Prompt: How to create customized containers for the Beam SDKs?

Response: The Apache Beam SDK runtime environment can be containerized with Docker to isolate it from other runtime systems. Public Beam SDK container images are built from Dockerfiles and checked into the Apache Beam GitHub repository for every release.

Customizing publicly available container images may be necessary for various reasons, such as pre-installing additional dependencies or configuring the execution environment further.

To create customized containers for Apache Beam SDKs using one of the three available methods, follow these steps:

A. Write a New Dockerfile Based on a Released Container Image:

This method is suitable for making simple additions to the image, such as adding artifacts or environment variables.

  1. Create a new Dockerfile specifying a base image by using the Docker FROM instruction:
FROM apache/beam_python3.11_sdk:2.54.0
ENV FOO=bar
COPY /src/path/to/file /dest/path/to/file/

This Dockerfile uses the prebuilt Python 3.11 SDK container image beam_python3.11_sdk tagged at SDK version 2.54.0 and adds an environment variable and file to the image.

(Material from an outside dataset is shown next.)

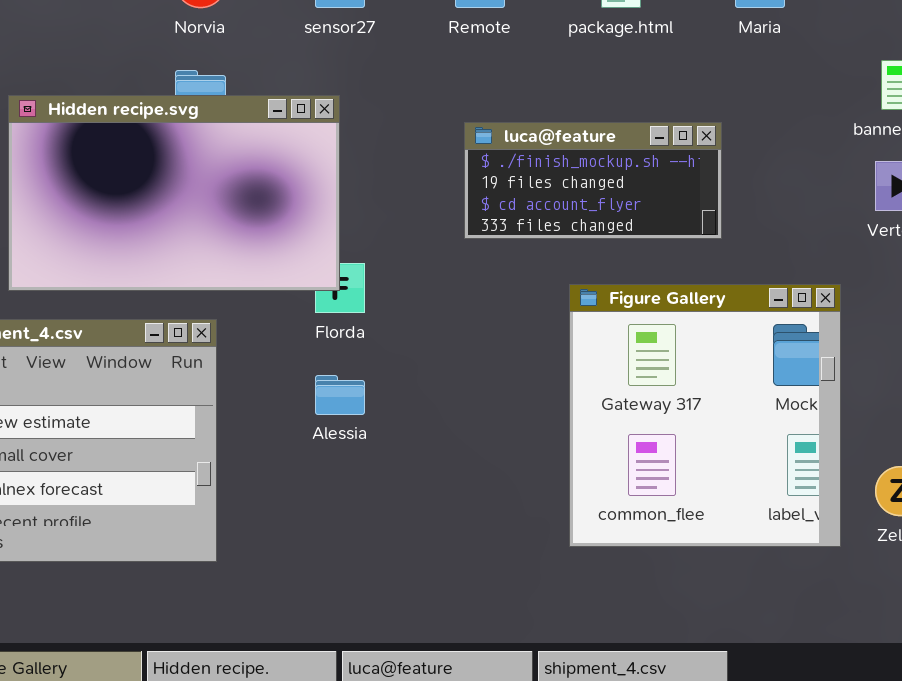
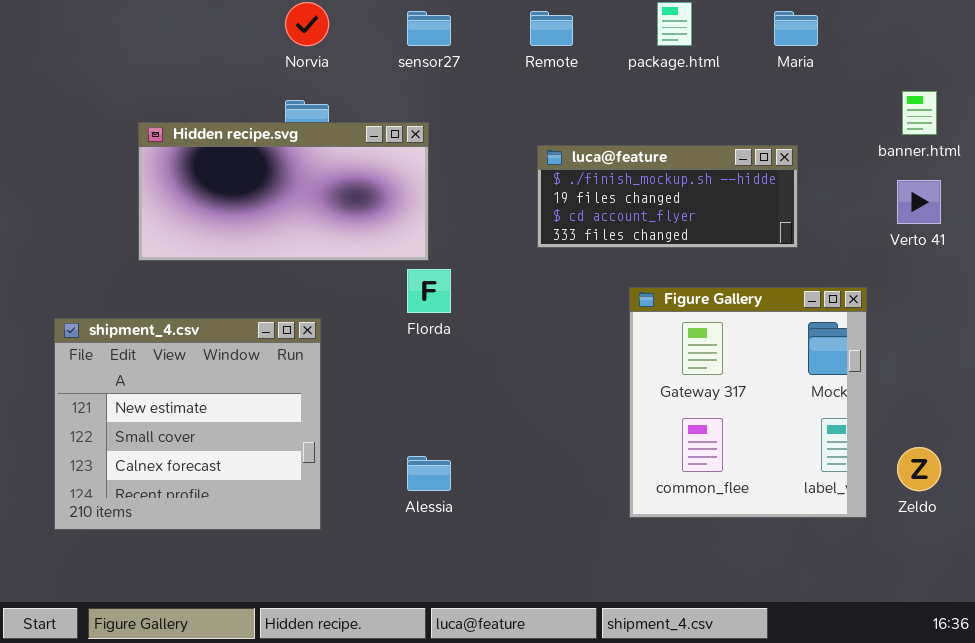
Hidden recipe.svg: [8,95,340,291] -> [138,122,429,261], resized
luca@feature: [464,122,722,239] -> [537,145,798,248], resized
Alessia: [315,375,365,415] -> [407,456,451,491], moved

Ensure that the Python or Java runtime version specified in the base image matches the version used in your Apache Beam pipeline.

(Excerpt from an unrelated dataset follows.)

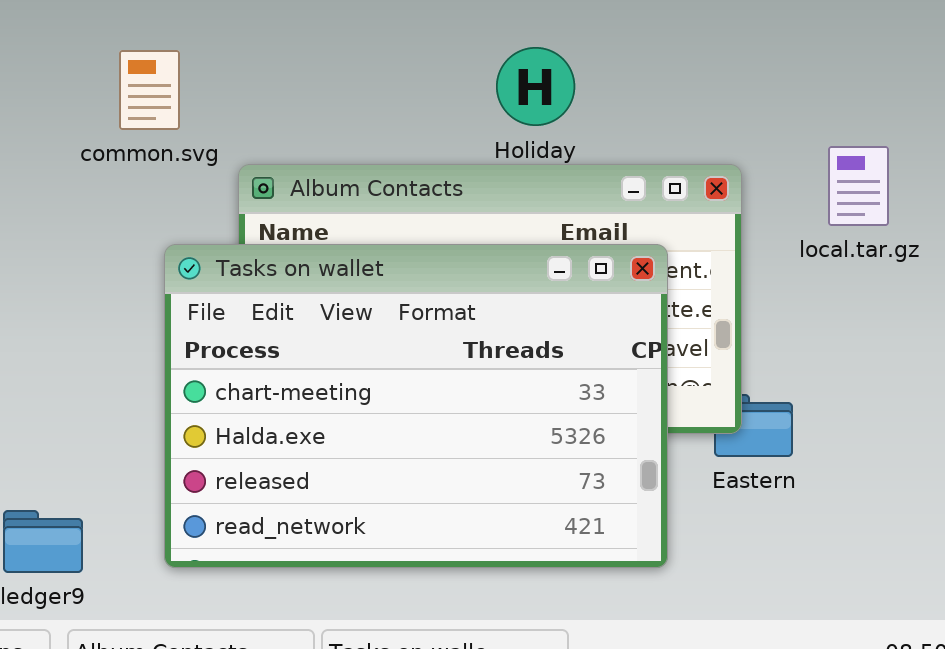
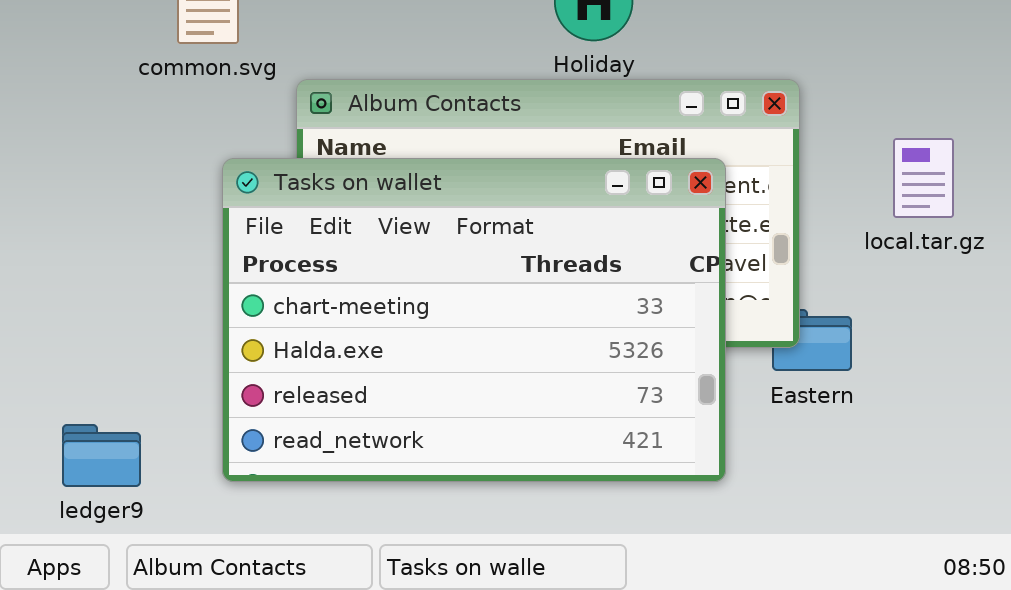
local.tar.gz: [828,146,889,226] -> [893,138,954,218], moved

  1. Then build and push the image using Docker:
export BASE_IMAGE="apache/beam_python3.11_sdk:2.54.0"
export IMAGE_NAME="myremoterepo/mybeamsdk"
export TAG="mybeamsdk-versioned-tag"

docker pull "${BASE_IMAGE}"

docker build -f Dockerfile -t "${IMAGE_NAME}:${TAG}" .
  1. Make sure to retag and push the image if your runner is running remotely:
docker push "${IMAGE_NAME}:${TAG}"
  1. Verify that the image you built was created by running docker images.

B. Modify a Source Dockerfile in Beam:

This method requires building image artifacts from Beam source but allows for greater customization of the container, including replacement of artifacts or base OS/language versions.

  1. Clone the Beam repository and customize the Dockerfile for your desired language:
export BEAM_SDK_VERSION="2.54.0"
git clone https://github.com/apache/beam.git
cd beam

export BEAM_WORKDIR=$PWD

git checkout origin/release-$BEAM_SDK_VERSION

Ensure that the Python or Java runtime version specified in the base image matches the version used in your Apache Beam pipeline.

Customize the Dockerfile for a given language, typically found in the sdks/<language>/container/Dockerfile directory (for example, the Dockerfile for Python).

  1. Then return to the root Beam directory and run the Gradle docker target for your image:
cd $BEAM_WORKDIR

./gradlew :sdks:python:container:py311:docker
  1. Make sure to retag and push the image if your runner is running remotely:
docker push "${IMAGE_NAME}:${TAG}"
  1. Verify the image you built was created by running docker images.

C. Modify an Existing Container Image:

This method is used when users start from an existing image and configure it to be compatible with Apache Beam runners.

  1. Use a multi-stage build process to copy necessary artifacts from a default Apache Beam base image to build your custom container image:
FROM python:3.11-bookworm

RUN pip install --no-cache-dir apache-beam[gcp]==2.54.0

COPY --from=apache/beam_python3.11_sdk:2.54.0 /opt/apache/beam /opt/apache/beam

ENTRYPOINT ["/opt/apache/beam/boot"]

Ensure that the Python or Java runtime version specified in the base image matches the version used in your Apache Beam pipeline.

  1. Then build and push the image using Docker:
export BASE_IMAGE="apache/beam_python3.11_sdk:2.54.0"
export IMAGE_NAME="myremoterepo/mybeamsdk"
export TAG="latest"

docker pull "${BASE_IMAGE}"

docker build -f Dockerfile -t "${IMAGE_NAME}:${TAG}" .
  1. Make sure to retag and push the image if your runner is running remotely:
docker push "${IMAGE_NAME}:${TAG}"
  1. Verify that the image you built was created by running docker images.

For more details and troubleshooting information, refer to the Container Environments section in the Apache Beam documentation.